= What you will do =
Make an exact copy of the records, with the pictures left out.

Dataset items
###

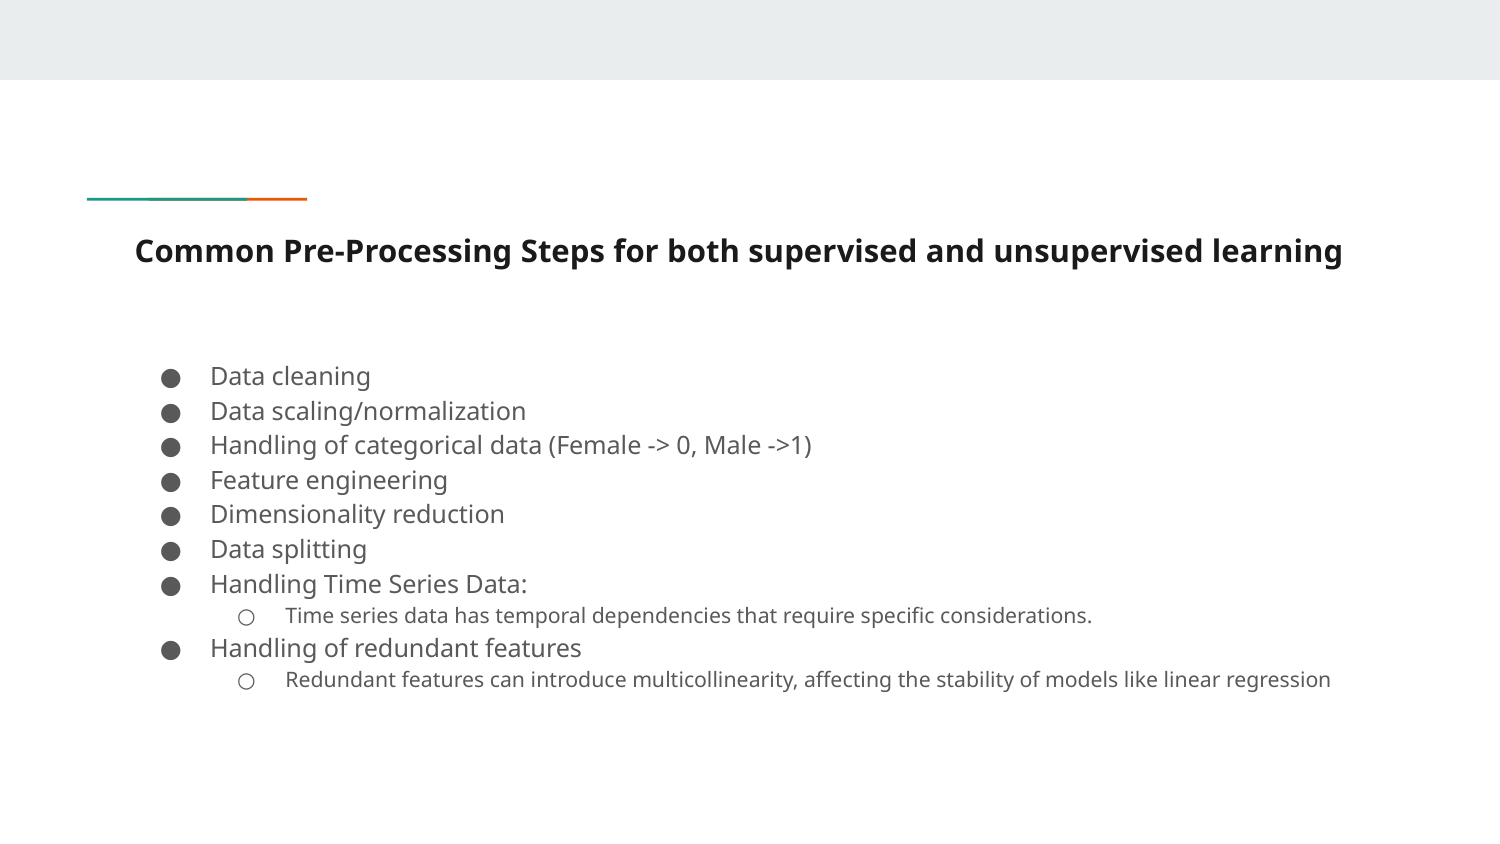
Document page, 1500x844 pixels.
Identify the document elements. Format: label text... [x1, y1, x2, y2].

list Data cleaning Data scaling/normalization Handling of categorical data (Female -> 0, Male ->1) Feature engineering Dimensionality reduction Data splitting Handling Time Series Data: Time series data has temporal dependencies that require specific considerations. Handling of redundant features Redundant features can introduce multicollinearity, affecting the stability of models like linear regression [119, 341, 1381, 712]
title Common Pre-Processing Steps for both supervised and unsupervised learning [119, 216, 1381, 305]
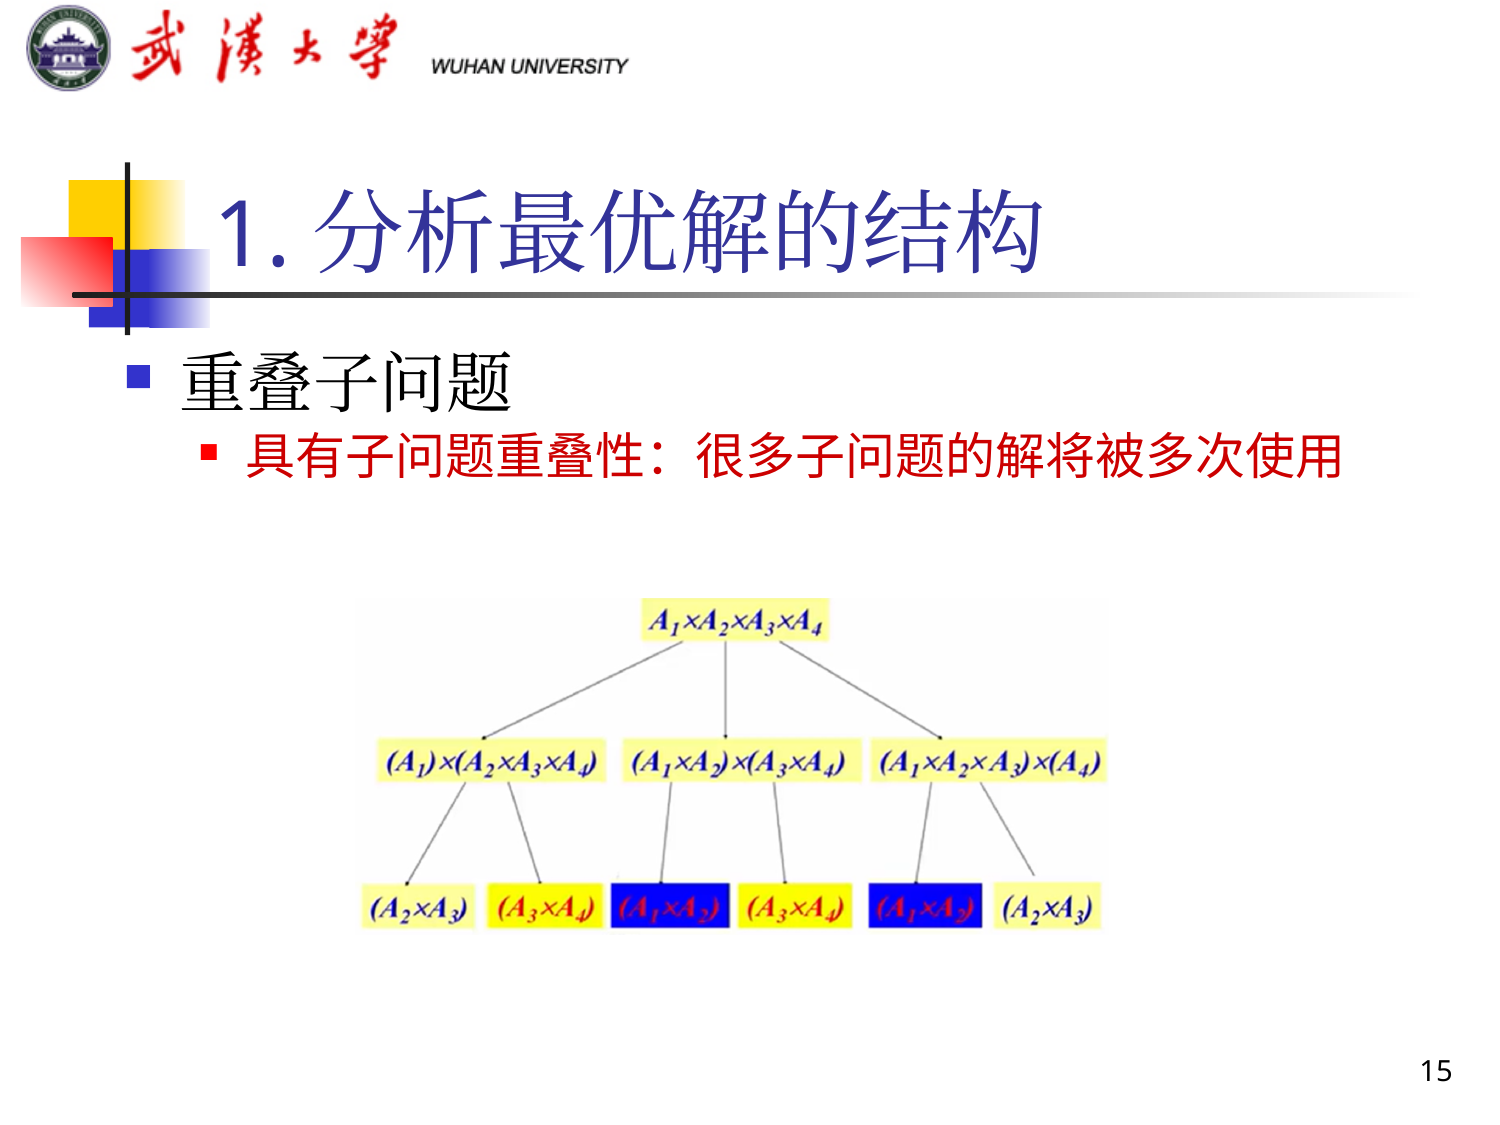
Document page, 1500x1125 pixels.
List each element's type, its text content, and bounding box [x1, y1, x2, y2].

###

= Answer for this exercise =
Document page, 1500x844 pixels.
Identify the document elements. Format: label text... [x1, y1, x2, y2].

list Data cleaning Data scaling/normalization Handling of categorical data (Female -> 0, Male ->1) Feature engineering Dimensionality reduction Data splitting Handling Time Series Data: Time series data has temporal dependencies that require specific considerations. Handling of redundant features Redundant features can introduce multicollinearity, affecting the stability of models like linear regression [119, 341, 1381, 712]
title Common Pre-Processing Steps for both supervised and unsupervised learning [119, 216, 1381, 305]
Document page, 1500x1125 pixels.
List each element's type, its text content, and bounding box [x1, y1, x2, y2].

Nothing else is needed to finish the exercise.